Anyway, I thought it would be a laugh to submit a paper to the conference about the injustice of divine grace in St Isaac the Syrian (‘of Nineveh’, d. 700) — to challenge our ideas of what it means when God is ‘unjust’. Generally speaking, when folks say that God is ‘unjust’, they really mean that God allows ‘bad’ things to happen to ‘good’ people. My paper, inspired by Fr Aidan and giving him full credit (of course), would use St Isaac to question this idea of just and unjust as well as bad and good in relation to divine-human relationships.
Upon further thought and reading the call for papers more closely, I decided that it wasn’t such a good idea — I can’t read Isaac in the original Syriac; I have yet to read his complete works; blog posts by Fr Aidan are the only secondary material I’ve read. The groundwork for me to produce an academic paper on St Isaac the Syrian is too great, even if the seed of a thesis exists. And I have a feeling that seed is correct.
Nevertheless, as I brough to the fore on my posts about St Augustine of Hippo and medieval Cistercians on divine love (here and here), God goes far beyond justice in His dealings with the human race, according to the teachings of historic Christianity.

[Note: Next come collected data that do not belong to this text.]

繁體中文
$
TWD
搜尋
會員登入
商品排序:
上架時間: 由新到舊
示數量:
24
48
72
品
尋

Whether one believes in apokatastasis as do St Isaac and Fr Aidan, God — the overwhelming Trinity that is, in His essence, agape, dilectio, love — loves us more than we can ask or imagine, and that love has overflown and continues to overflow in the divine action with regard to the human race.
Remember, as we were taught in Sunday School or heard from an evangelist on the street, the human race is fallen, broken, twisted, diseased, suffering. One glance at footage shot by drones in Homs, Syria, will show you that. One look at the clubbing scene in Glasgow on a Saturday will show you as well. Having turned our backs on God, and being ourselves ultimately ex nihilo, we are headed for destruction without God (see St Athanasius of Alexandria, On the Incarnation).

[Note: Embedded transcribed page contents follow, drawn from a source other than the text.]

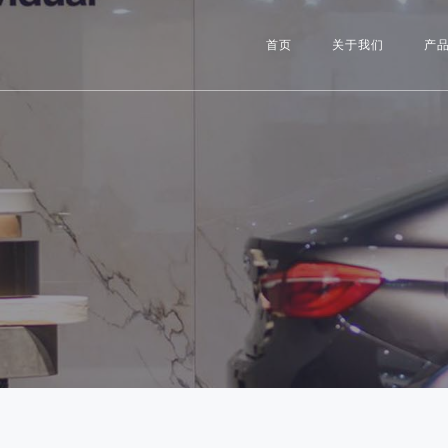
首页
关于我们
产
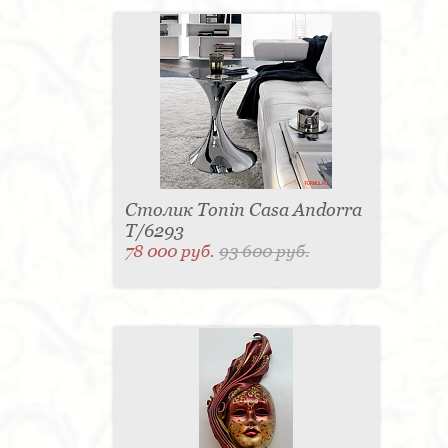
Столик Tonin Casa Andorra
T/6293
78 000 руб.
93 600 руб.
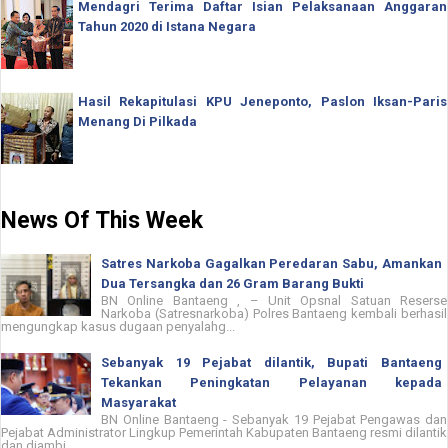
Mendagri Terima Daftar Isian Pelaksanaan Anggaran
Tahun 2020 di Istana Negara
Hasil Rekapitulasi KPU Jeneponto, Paslon Iksan-Paris
Menang Di Pilkada
News Of This Week
Satres Narkoba Gagalkan Peredaran Sabu, Amankan
Dua Tersangka dan 26 Gram Barang Bukti
BN Online Bantaeng , – Unit Opsnal Satuan Reserse
Narkoba (Satresnarkoba) Polres Bantaeng kembali berhasil
mengungkap kasus dugaan penyalahg...
Sebanyak 19 Pejabat dilantik, Bupati Bantaeng
Tekankan Peningkatan Pelayanan kepada
Masyarakat
BN Online Bantaeng - Sebanyak 19 Pejabat Pengawas dan
Pejabat Administrator Lingkup Pemerintah Kabupaten Bantaeng resmi dilantik
dan diambi...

God loves us, so He comes to save us. Justice, which is balance (I always quote Ra’s al Ghul from Batman Begins for that), means that ‘bad’ things happen to ‘bad’ people. No one is good, no one is righteous — not one (Cf. Romans 3:12; Psalms 14:1-3; 53:1-3; Eccles. 7:0).

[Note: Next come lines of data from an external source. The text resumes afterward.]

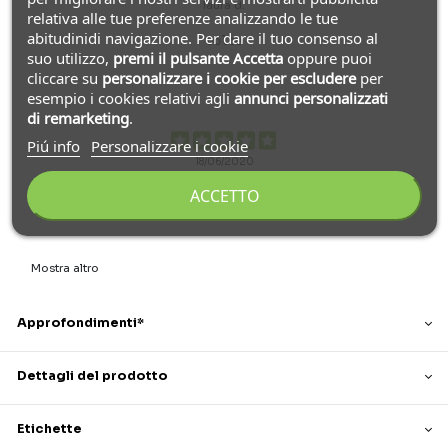
laura d.
relativa alle tue preferenze analizzando le tue
abitudinidi navigazione. Per dare il tuo consenso al
Dolce
suo utilizzo,
premi il pulsante Accetta
oppure puoi
cliccare su
personalizzare i cookie
per escludere
per
esempio i cookies relativi agli
annunci personalizzati
di remarketing
.
Piú info
Personalizzare i cookie
18/06/2020
stefania m.
ACCETTO
Mostra altro
Approfondimenti*
Dettagli del prodotto
Etichette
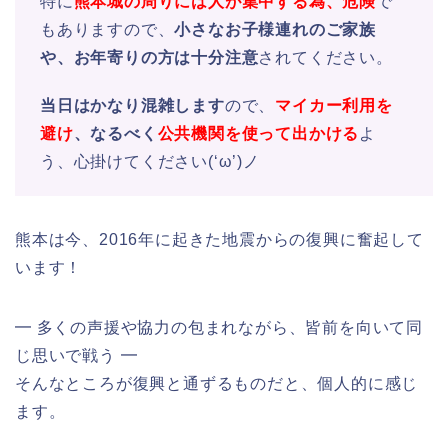
特に
熊本城の周りには人が集中する為、危険
で
もありますので、
小さなお子様連れのご家族
や、お年寄りの方は十分注意
されてください。
当日はかなり混雑します
ので、
マイカー利用を
避け
、なるべく
公共機関を使って出かける
よ
う、心掛けてください(‘ω’)ノ
熊本は今、2016年に起きた地震からの復興に奮起して
います！
━ 多くの声援や協力の包まれながら、皆前を向いて同
じ思いで戦う ━
そんなところが復興と通ずるものだと、個人的に感じ
ます。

Yet when we were God’s enemies, Christ died for us so that we might become the friends and children of God, heirs of the universe. This is absolute, overpowering love, agape at its deepest and truest.
It is also, by the ancient understanding of justice (in a judiciary sense, typically a retributive idea), unjust.
All of this, of course, has been said better and more beautifully by St Isaac the Syrian.*
[Insert plug for Late Antiquity here.]
*Also said by the Newsboys, ‘When you get what you don’t deserve, it’s a real good thing. A real good thing.’